The Washing Painter was one of the most prolific Athenian vase painters. More than three hundred vases have been attributed to him, including two others in Winchester’s collection (Gr26 and Gr105). Since only a small proportion of Athenian vases survive, the Washing Painter must have decorated many thousands of vases during his career. He specialised in small vases with scenes of women in domestic settings, sometimes washing themselves at a basin (hence his name). Female nudity was rare in Greek art before the late 5th century, and it was not until the 4th century that Praxiteles (395-330 BC) carved the first known depiction of a nude Greek goddess, Aphrodite of Knidos. When women were depicted nude (fully or partially) it was often in a context of violence, but here it is part of an intimate domestic scene.
This is one of a group of related vases by the Washing Painter, showing Eros (the god of physical desire) flying towards a naked woman while holding an alabastron (perfume flask). Some (possibly all) of the vases in this group were found at Nola, a Greek colony in Sicily, and they have been the subject of considerable debate. One suggestion is that they show women preparing for their wedding. Hydriai (water jars) like this one seem often to have been given as wedding gifts because fetching water from the well was an activity undertaken by the women of the household. This vase is surely too small to have been useful in carrying water, supporting the idea that it was intended as a symbolic gift.
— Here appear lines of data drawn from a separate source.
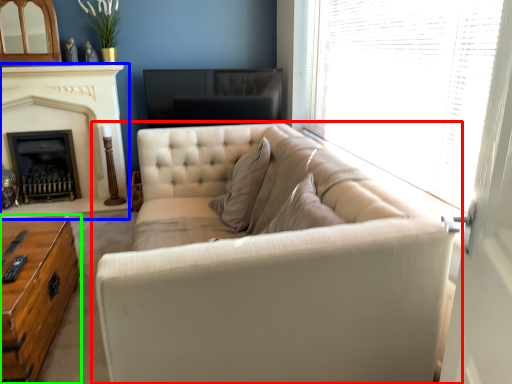
Question: Considering the real-world distances, which object is closest to studio couch (highlighted by a red box)? fireplace (highlighted by a blue box) or table (highlighted by a green box).

Choices:
 (A) fireplace
 (B) table

Answer: (B)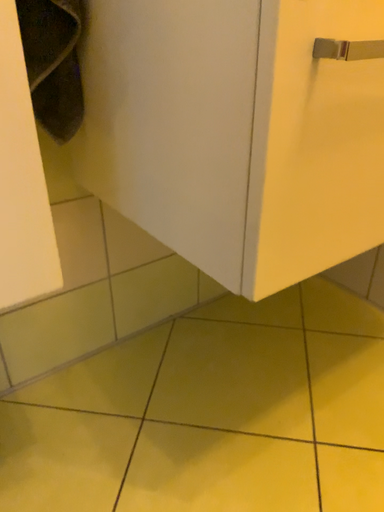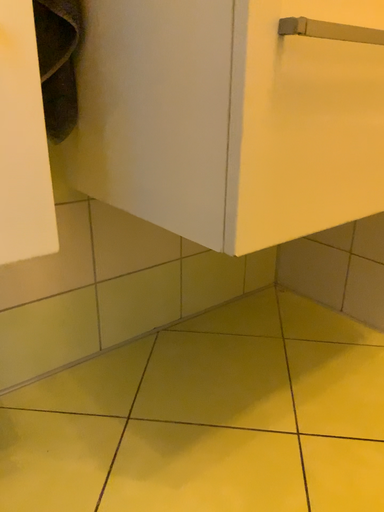
Question: How did the camera likely rotate when shooting the video?

Choices:
 (A) rotated downward
 (B) rotated upward

Answer: (B)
Other historians have argued that the nudity of the women indicates that they are hetairai (prostitutes). One potentially illuminating feature of this vase’s design is the wool basket at the woman’s feet. Wool-working was an important activity for Athenian women, and the wool basket seems often to have functioned as a sign of domestic virtue, but there is evidence to suggest that prostitutes in Greek brothels earned extra income by spinning wool. Some have argued that amulets tied around the thigh – as worn by the woman on this vase – are characteristic of prostitutes.
Literature: Sian Lewis, The Athenian Woman, an iconographic handbook (London, 2002), pp. 104, 232 (n. 45); J. Falconer and T. Mannack, Corpus Vasorum Antiquorum: Great Britain, Fascicule 19: Winchester College (Oxford, 2002), p. 9, plate 8.1-3; V. Sabetai, ‘The Washing Painter: a Contribution to the Wedding and Genre Iconography of the Fifth Century B.C.’, (PhD Disseration, University of Michigan, Ann Arbor, 1994), p. 33, no. H11; J.D. Beazley, Attic Red-Figure Vase-Painters 2nd edn. (Oxford, 1963), p. 1131.159; Winchester College Memorial Buildings: Department of Classical Art (Winchester, 1909), p. 23 (no. 87)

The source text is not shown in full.